The worst part is that there is an easy fix. The Great Toilet Paper Shortage of 2020 could have been prevented if stores were allowed to do what they usually do when the demand for a good increases - raise prices. Then, only those who actually needed toilet paper would buy their normal amount. Those who otherwise were buying entire pallets to store in their basement, or resell themselves, would not bother. However, the state of Connecticut, like most states, has anti-price gouging laws in effect. You can’t increase the price of toilet paper by 50%, let alone 500%, to decrease demand. The result is people stock up, resulting in the lucky few having toilet paper sheds in their backyards while other people have to drive around searching for just a few rolls.

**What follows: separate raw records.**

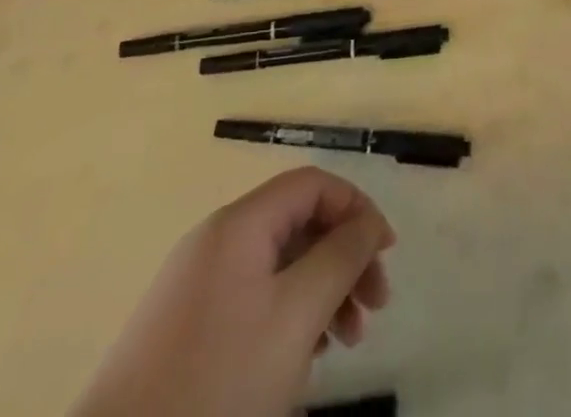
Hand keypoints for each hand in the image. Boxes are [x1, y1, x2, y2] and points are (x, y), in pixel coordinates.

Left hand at [71, 168, 393, 416]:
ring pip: (278, 268)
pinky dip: (288, 318)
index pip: (313, 185)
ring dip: (321, 293)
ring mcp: (196, 287)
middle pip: (298, 225)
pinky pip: (253, 301)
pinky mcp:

With everyday items, price gouging during a crisis, far from being malicious, helps ensure that those who most need a good are the ones who get it. Again, this is the entire point of prices in the first place. No one would advocate for a government order that all supermarket items must be sold at a 90 percent discount after a hurricane, and with good reason. The result would be hoarding on an unprecedented scale and empty shelves for weeks. Yet this is exactly what the government does when it prevents price gouging. It forces stores to sell goods at a steep discount, well below the free market price. The price of toilet paper should have been allowed to double, quadruple, or increase to any factor of magnitude the market sees fit.
Some will quickly point out that it allows businesses to profit from the misery of others. This is true to some extent. Somewhere along the supply chain, someone would be raking in the dough. On the other hand, these profits would again serve a purpose, the allocation of a scarce resource. Furthermore, if any business sets the price too high, making profits well above any other firm, then consumers would shop elsewhere. This is what allows gasoline prices to fluctuate widely through time but hardly at all in a localized area. If one gas station charged notably more than another down the street, then the market will respond. Most importantly, those high profits allow firms to reinvest some of their earnings to increase production, which will then help lower prices in the long run.
The second criticism is that certain goods, such as those relating to health care, do not exist in a free market. The invisible hand ceases to work in non-competitive industries and thus prices must be regulated. This is a much stronger argument. Price gouging should only be allowed in markets that are relatively open and unregulated. Toilet paper, not doctor’s appointments.
A third concern is that price gouging would result in a somewhat efficient allocation among those with disposable income, but low-income citizens would be forced out of the market. This is a valid criticism and needs to be taken seriously. If some cannot afford a good, then prices no longer allocate resources solely based on need. That said, the US government already has welfare programs in place to help address this issue. EBT and other social safety nets help avoid undue hardship for low-income individuals.
Having a system where poor people can’t buy a good sounds bad. However, that ignores the fact that by banning price gouging, both low-income individuals AND high-income individuals can’t buy the good because nothing is available to buy. Keeping prices low to allow everyone to buy a good only works if there are goods to buy! Additionally, if prices were allowed to rise consumers would not hoard nearly as much, causing shelves to stay stocked and prices to drop in short order.
Compared to the rows of empty shelves, a world with price gouging is the preferable option. When prices are not allowed to increase, the allocation of goods is random. Consumers who happen to be in the right place at the right time are those who obtain that scarce resource. Only by allowing prices to function as an allocation mechanism can we ensure the best outcome for society.